*Task prompt:* Once you find the line with "Gestisci Consenso Cookie" in the data that follows, repeat it and every line after it exactly, through the line with "caratteristiche e funzioni.".

*Material for this exercise:*
_ _ _ _ _ _ _

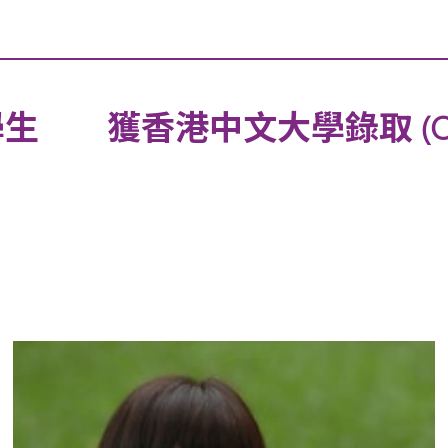
獲香港中文大學錄取 (Chinese 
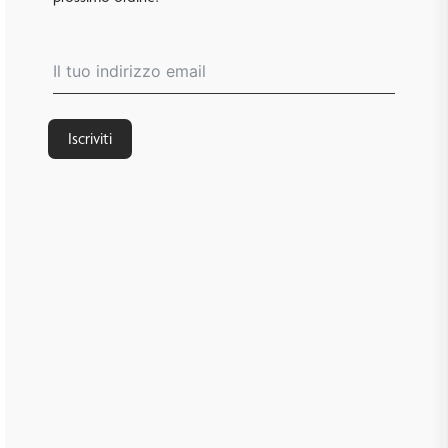
Iscriviti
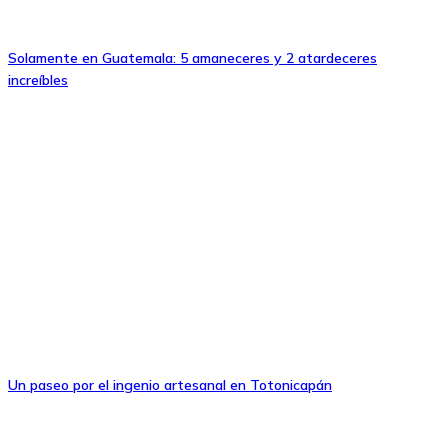
Solamente en Guatemala: 5 amaneceres y 2 atardeceres
increíbles
Un paseo por el ingenio artesanal en Totonicapán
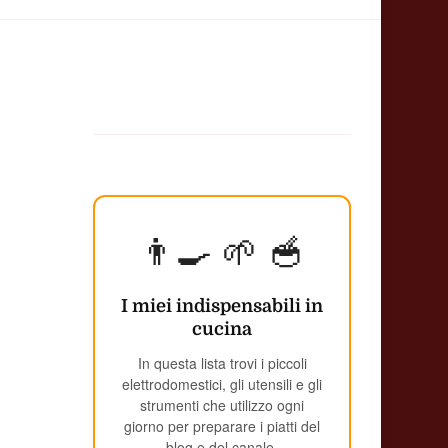
👨‍🍳 🌱 🥣
I miei indispensabili in
cucina
In questa lista trovi i piccoli
elettrodomestici, gli utensili e gli
strumenti che utilizzo ogni
giorno per preparare i piatti del
blog e del canale.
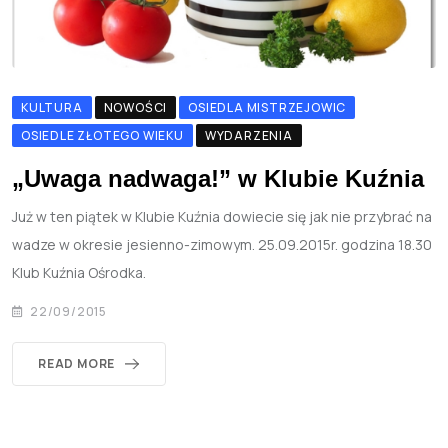
KULTURA
NOWOŚCI
OSIEDLA MISTRZEJOWIC
OSIEDLE ZŁOTEGO WIEKU
WYDARZENIA
„Uwaga nadwaga!” w Klubie Kuźnia
Już w ten piątek w Klubie Kuźnia dowiecie się jak nie przybrać na
wadze w okresie jesienno-zimowym. 25.09.2015r. godzina 18.30
Klub Kuźnia Ośrodka.
22/09/2015
READ MORE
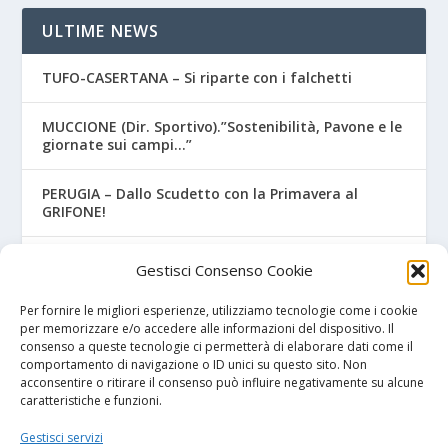
ULTIME NEWS
TUFO-CASERTANA – Si riparte con i falchetti
MUCCIONE (Dir. Sportivo).”Sostenibilità, Pavone e le
giornate sui campi…”
PERUGIA – Dallo Scudetto con la Primavera al
GRIFONE!
JUVE STABIA – Primavera, preso il portiere Chiariello
Gestisci Consenso Cookie
FOGGIA – Si riparte da Gianluca Torma! Il Vivaio
Per fornire le migliori esperienze, utilizziamo tecnologie come i cookie
nelle mani dell’ex Watford
per memorizzare e/o accedere alle informazioni del dispositivo. Il
consenso a queste tecnologie ci permetterà di elaborare dati come il
comportamento di navigazione o ID unici su questo sito. Non
acconsentire o ritirare il consenso può influire negativamente su alcune
caratteristiche e funzioni.
I NOSTRI SPONSOR
Gestisci servizi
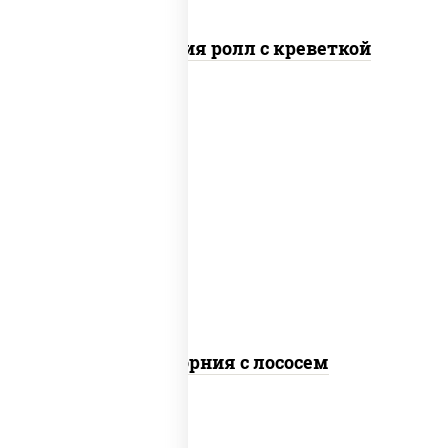
Филадельфия ролл с креветкой
рис, нори, майонез, авокадо, огурцы
свежие, лосось слабосоленый, икра
"масаго"
Калифорния с лососем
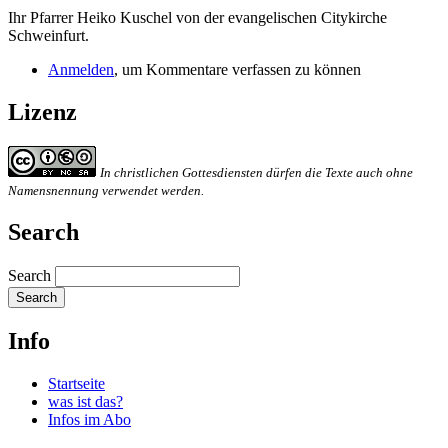
Ihr Pfarrer Heiko Kuschel von der evangelischen Citykirche
Schweinfurt.
Anmelden
, um Kommentare verfassen zu können
Lizenz
In christlichen Gottesdiensten dürfen die Texte auch ohne
Namensnennung verwendet werden.
Search
Search
Info
Startseite
was ist das?
Infos im Abo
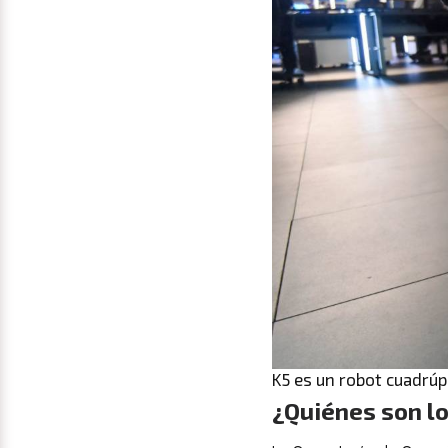
K5 es un robot cuadrúp
¿Quiénes son lo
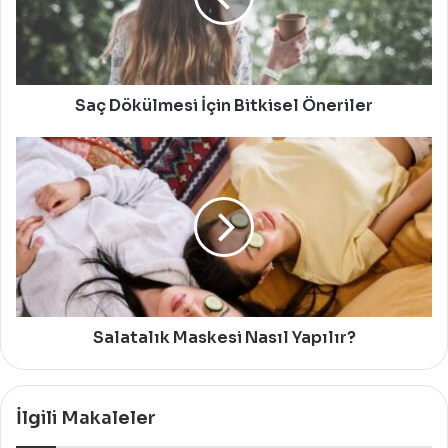
Saç Dökülmesi İçin Bitkisel Öneriler
Salatalık
Maskesi
Nasıl
Yapılır?
Salatalık Maskesi Nasıl Yapılır?
İlgili Makaleler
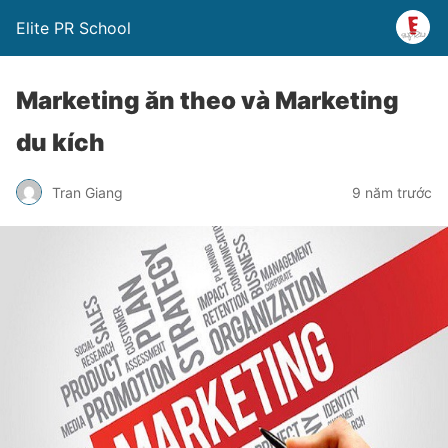
Elite PR School
Marketing ăn theo và Marketing
du kích
Tran Giang
9 năm trước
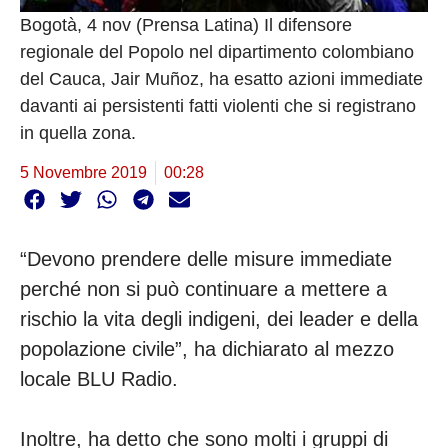
Bogotà, 4 nov (Prensa Latina) Il difensore
regionale del Popolo nel dipartimento colombiano
del Cauca, Jair Muñoz, ha esatto azioni immediate
davanti ai persistenti fatti violenti che si registrano
in quella zona.
5 Novembre 2019
00:28
“Devono prendere delle misure immediate
perché non si può continuare a mettere a
rischio la vita degli indigeni, dei leader e della
popolazione civile”, ha dichiarato al mezzo
locale BLU Radio.
Inoltre, ha detto che sono molti i gruppi di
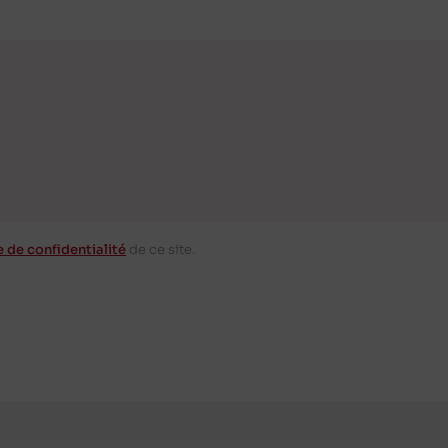
e de confidentialité
de ce site.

_ _ _ _ _ _ _

*Exercise output:*
Gestisci Consenso Cookie
FOGGIA – Si riparte da Gianluca Torma! Il Vivaio
Per fornire le migliori esperienze, utilizziamo tecnologie come i cookie
nelle mani dell’ex Watford
per memorizzare e/o accedere alle informazioni del dispositivo. Il
consenso a queste tecnologie ci permetterà di elaborare dati come il
comportamento di navigazione o ID unici su questo sito. Non
acconsentire o ritirare il consenso può influire negativamente su alcune
caratteristiche e funzioni.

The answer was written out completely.